Торин коротко глянул на Нефара, словно раздумывая.

— Зачем тебе бороться за приз, которым все равно не воспользуешься? — продолжал тот. — К тому же, почтенный гном, ты явно сильнее многих и многих, и многие будут повержены тобой. А молодость зачастую неразумна...

Зачем тебе затаившие на тебя обиду? Сразись с теми, кто по достоинству оценит воинское искусство противника, даже потерпев поражение от него!

Торин остался и вместе с Малышом и Фолко смотрел, как выходят один за другим одетые в полный доспех воины, лишь заменив мечи палками; как специально выделенные люди рода Харуз окружают каждую из пар, чтобы следить за правилами; и как один за другим, с опущенными головами, стараясь не смотреть по сторонам, уходят прочь потерпевшие неудачу, а оставшиеся вновь выходят друг против друга, и так до тех пор, пока не остался один воин, худощавый и горбоносый, с орлиным взором глубоких глаз и иссиня черными прямыми длинными волосами, — человек с Востока, от самого Баррского Хребта.

А потом глашатаи объявили, что вызываются к состязанию все, кому не нужна женская ласка, кого влечет бой ради боя и победа ради одной лишь славы; и немало опытных, изрубленных в стычках бойцов откликнулось на него. Среди прочих вышел и Торин.

С замиранием сердца следили друзья, как взлетает и падает его дубинка, как гном играет ею, словно любимым топором, гвоздя с неожиданных позиций по забралам противников; и как одного за другим победил он троих и неожиданно остался вдвоем с могучим истерлингом в темно коричневом кожаном доспехе, низком шлеме с гребнем, также победившим до этого троих. Торин не снимал надетый поверх доспехов плащ, лишь покрепче подвязал его, очевидно, не желая обнаруживать свой роскошный мифрильный бахтерец; и, когда они сошлись, верх сперва оказался за истерлингом, потому что плащ хоть и немного, но все же мешал Торину, и его противник мастерски воспользовался этим. Один раз ему удалось ударить сверху по хауберку гнома и задеть того по наплечнику. И тут Торин взбеленился. Громоподобный клич Народа Дьюрина прорвался сквозь гул подбадривающих истерлинга криков: «Барук хазад!» Плащ отлетел в сторону, и истинное серебро доспехов Торина засверкало под солнцем. «Хазад аймену!» — и, выбитое, далеко в сторону отлетело оружие противника; в следующий миг палка гнома, словно копье, ударила в самое уязвимое место — в поперечную складку шлема, причем все видели, что Торин нарочно изменил направление удара, чтобы не ранить человека...
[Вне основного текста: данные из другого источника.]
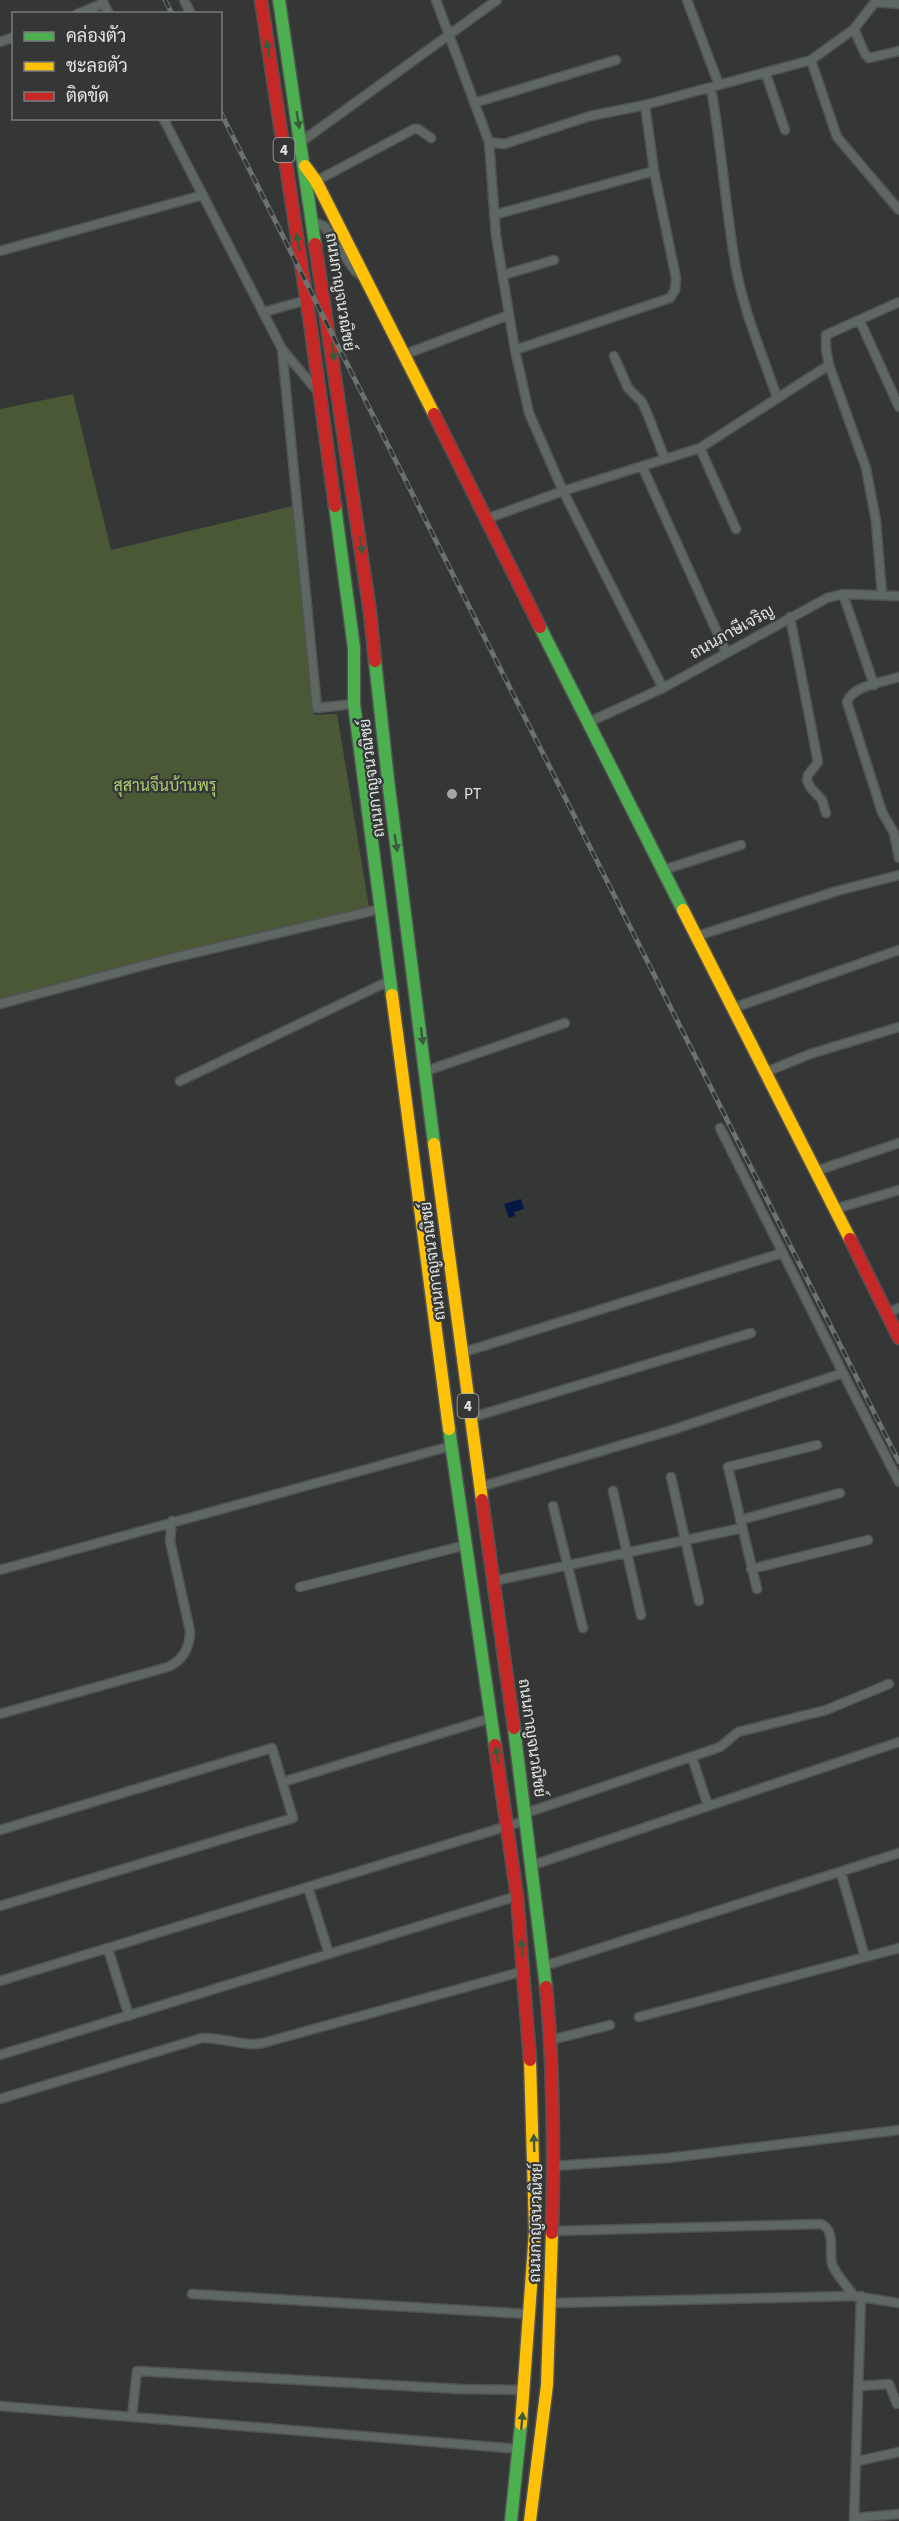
<svg xmlns="http://www.w3.org/2000/svg" width="899" height="2521" font-family="'Source Sans 3',Sarabun,sans-serif">
  <style>
    .green { fill: #4b5835 }
    .water { fill: #051743 }
    .lines { fill: none; stroke-linecap: round; stroke-linejoin: round }
    .street-casing { stroke: #515252; stroke-width: 11 }
    .fast-casing { stroke: #515252; stroke-width: 15 }
    .slow-casing { stroke: #515252; stroke-width: 15 }
    .jam-casing { stroke: #515252; stroke-width: 15 }
    .street { stroke: #5f6762; stroke-width: 8 }
    .fast { stroke: #4caf50; stroke-width: 12 }
    .slow { stroke: #ffc107; stroke-width: 12 }
    .jam { stroke: #c62828; stroke-width: 12 }
    .rail-casing { stroke: #6c726f; stroke-width: 5 }
    .rail { stroke: #343736; stroke-width: 3; stroke-dasharray: 9; stroke-linecap: butt }
    .oneway { fill: #3b5b3e }
    .poi-dot { fill: #a6a8a8; stroke: #343736; stroke-width: 2 }
    .labels { text-anchor: middle; dominant-baseline: central; stroke-width: 4.5; stroke-linejoin: round; paint-order: stroke }
    .shield { fill: #343736; stroke: #aeb1b0; stroke-width: 1.5 }
    .shield-label { font-size: 15px; font-weight: bold; fill: #e3e5e5 }
    .street-label { font-size: 16px; fill: #e3e5e5; stroke: #343736 }
    .park-label { font-size: 16px; fill: #accd6f; stroke: #343736 }
    .poi-label { font-size: 16px; fill: #e3e5e5; stroke: #343736; text-anchor: start }
  </style>
  <rect width="100%" height="100%" fill="#353636"/>
  <path class="green" d="M73 394 111 550 293 506 314 715 337 714 369 907 165 956 0 1000V409Z"/>
  <path class="water" d="M521 1199 524 1209 514 1212 515 1216 509 1218 504 1204Z"/>
  <g class="lines">
    <g class="street-casing">
      <path id="street" d="M102 0 109 14
        M184 0 191 14
        M436 0 489 142 496 236 515 350 529 413 563 491 663 688
        M687 0 719 85
        M77 14 104 3
        M854 29 865 54 869 58 899 51
        M0 42 14 37
        M811 60 837 137 899 210
        M766 74 785 130
        M711 88C721 144 725 200 734 257 741 305 761 351 777 397
        M474 103 616 60
        M163 118 282 349 317 708 354 704
        M301 142 497 0
        M489 142 504 144 590 116 645 105 811 60 854 29 875 2 899 4
        M316 181 414 129H418L431 138
        M494 215 654 171
        M311 220 325 227 355 271 363 277
        M0 251 203 195
        M503 275 554 260
        M264 312 310 299
        M860 321 899 407
        M282 349 318 392
        M515 350 670 298 675 290 676 278 654 171 645 105
        M403 355 509 315
        M614 356 628 388 642 402 647 413 665 459
        M700 448 736 529
        M642 466 726 652
        M486 519 563 491 700 448 829 365
        M843 594 874 685
        M882 595 876 521 866 468 829 365 826 349V335L899 302
        M790 617 818 762 808 775 807 780 810 787 822 800 826 813
        M899 677C884 682 853 685 847 702L882 812 894 833 899 858
        M587 723 663 688 827 598 843 594 899 596
        M663 870 741 845
        M697 936 837 891 899 875
        M0 1004 164 960 380 909
        M733 1008 899 950
        M426 1071 565 1023
        M766 1072 810 1054 899 1027
        M180 1081 389 981
        M816 1171 899 1143
        M835 1209 899 1190
        M887 1313 899 1308
        M461 1353 782 1253
        M843 1373 899 1482
        M470 1418 751 1333
        M671 1477 699 1601
        M480 1487 672 1430 843 1373 720 1128
        M613 1491 641 1615
        M553 1506 583 1628
        M740 1520 840 1493
        M751 1569 868 1540
        M0 1570 451 1446
        M494 1581 742 1528
        M300 1587 466 1545
        M757 1589 728 1467 817 1445
        M0 1714 168 1667C183 1660 190 1648 190 1631L170 1541 172 1521
        M692 1757 708 1806
        M283 1782 491 1718
        M526 1813 720 1747 738 1732 826 1710 889 1684
        M0 1830 272 1748 293 1818 0 1906
        M533 1865 899 1742
        M841 1873 865 1957
        M308 1887 329 1954
        M108 1949 129 2016
        M544 1966 899 1853
        M0 1981 527 1820
        M639 2017 899 1948
        M551 2040 610 2025
        M0 2055 517 1896
        M0 2099 202 2038C223 2037 242 2047 263 2043L524 1971
        M554 2166 668 2158 899 2130
        M552 2231 821 2224C836 2230 829 2251 832 2264 836 2275 848 2287 854 2296
        M192 2294 529 2314
        M551 2303 854 2296 899 2303
        M859 2386 889 2384 897 2404
        M0 2406 520 2449
        M132 2417 137 2371 460 2389 525 2390
        M858 2461 899 2452
        M854 2518 899 2514
        M854 2521 861 2296"/>
    </g>
    <g class="fast-casing">
      <path id="fast" d="M279 0 315 244
        M335 506 354 648V704L392 995
        M540 627 683 910
        M375 661 388 780 434 1144
        M449 1429 495 1745
        M514 1728 546 1987
        M511 2521 521 2424"/>
    </g>
    <g class="slow-casing">
      <path id="slow" d="M305 166 316 181 434 414
        M683 910 850 1239
        M392 995 449 1429
        M434 1144 482 1500
        M521 2424 535 2231 530 2060
        M530 2521 547 2385 552 2233"/>
    </g>
    <g class="jam-casing">
      <path id="jam" d="M261 0 311 329 335 506
        M315 244 370 612 375 661
        M434 414 540 627
        M850 1239 899 1338
        M482 1500 514 1728
        M495 1745 517 1896 530 2060
        M546 1987C554 2069 554 2151 552 2233"/>
    </g>
    <use href="#street" class="street"/>
    <use href="#fast" class="fast"/>
    <use href="#slow" class="slow"/>
    <use href="#jam" class="jam"/>
    <g class="rail-casing">
      <path id="rail" d="M165 0 172 14
        M220 111 899 1462"/>
    </g>
    <use href="#rail" class="rail"/>
  </g>
  <defs><path id="oneway-solid" d="M-6-.8H1V-3.2L6.5 0L1 3.2V.8H-6Z" transform="scale(1.5)"/></defs>
  <g class="oneway">
    <use href="#oneway-solid" transform="translate(268 49) rotate(-99)"/>
    <use href="#oneway-solid" transform="translate(298 120) rotate(81)"/>
    <use href="#oneway-solid" transform="translate(298 242) rotate(-99)"/>
    <use href="#oneway-solid" transform="translate(333 352) rotate(82)"/>
    <use href="#oneway-solid" transform="translate(361 545) rotate(82)"/>
    <use href="#oneway-solid" transform="translate(396 843) rotate(81)"/>
    <use href="#oneway-solid" transform="translate(422 1036) rotate(83)"/>
    <use href="#oneway-solid" transform="translate(497 1755) rotate(-99)"/>
    <use href="#oneway-solid" transform="translate(522 1948) rotate(-95)"/>
    <use href="#oneway-solid" transform="translate(534 2143) rotate(-92)"/>
    <use href="#oneway-solid" transform="translate(522 2421) rotate(-85)"/>
  </g>
  <circle class="poi-dot" cx="452" cy="794" r="6"/>
  <g class="labels">
    <g class="shield">
      <rect x="273.5" y="138" width="21" height="24" rx="4.5"/>
      <rect x="457.5" y="1394" width="21" height="24" rx="4.5"/>
    </g>
    <g class="shield-label">
      <text x="284" y="150">4</text>
      <text x="468" y="1406">4</text>
    </g>
    <g class="street-label">
      <text transform="translate(340 292) rotate(81)">ถนนกาญจนวณิชย์</text>
      <text transform="translate(732 632) rotate(-29)">ถนนภาษีเจริญ</text>
      <text transform="translate(372 778) rotate(-97)">ถนนกาญจนวณิชย์</text>
      <text transform="translate(433 1261) rotate(-97)">ถนนกาญจนวณิชย์</text>
      <text transform="translate(532 1738) rotate(82)">ถนนกาญจนวณิชย์</text>
      <text transform="translate(536 2223) rotate(-89)">ถนนกาญจนวณิชย์</text>
    </g>
    <g class="park-label">
      <text x="165" y="786">สุสานจีนบ้านพรุ</text>
    </g>
    <g class="poi-label">
      <text x="464" y="794">PT</text>
    </g>
  </g>
  <rect x="12" y="12" width="210" height="108" fill="#343736" stroke="#7a7d7c" stroke-width="1.5"/>
  <rect x="24" y="32" width="30" height="9" fill="#4caf50" stroke="#7a7d7c" stroke-width="1.5"/>
  <text x="66" y="42" font-size="18" fill="#e3e5e5">คล่องตัว</text>
  <rect x="24" y="62" width="30" height="9" fill="#ffc107" stroke="#7a7d7c" stroke-width="1.5"/>
  <text x="66" y="72" font-size="18" fill="#e3e5e5">ชะลอตัว</text>
  <rect x="24" y="92" width="30" height="9" fill="#c62828" stroke="#7a7d7c" stroke-width="1.5"/>
  <text x="66" y="102" font-size="18" fill="#e3e5e5">ติดขัด</text>
</svg>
И золотая чаша досталась Торину, и он гордо прошел, высоко поднимая ее, в обнимку с побежденным им истерлингом, помирившись с ним и обменявшись на память ножами; и Берель, с улыбкой разводя руками, пригласил всех троих друзей, так отличившихся в тот день, на праздничный пир с ближайшей его дружиной; и можно было лишь радоваться, что все оказалось настолько удачно, если бы не странное чувство тревоги, что появилось у хоббита, когда он увидел маленького карлика, неслышно скользнувшего мимо трапезных столов к Берелю, — давнего знакомца, какого друзья не видели со дня битвы у Волчьего Камня; и странен был взгляд, брошенный карликом на Торина, безмятежно потягивающего пиво. В сердце Фолко вползла холодная змея надвигающейся угрозы.

А когда пир закончился, Берель знаком попросил друзей остаться.

— Вы показали себя достойными самых трудных и славных свершений во имя нашего дела, — сказал он. — На этой неделе выступает отряд, что пойдет в глубокий поиск далеко на восток. Вы должны присоединиться к нему. Этот отряд по старым картам будет искать Тропу Соцветий (у Фолко остановилось дыхание) и встретиться там с самим Вождем! Вы достойны этого дела, и оно достойно вас. Идите же и докажите свою верность великому Вождю Эарнилу!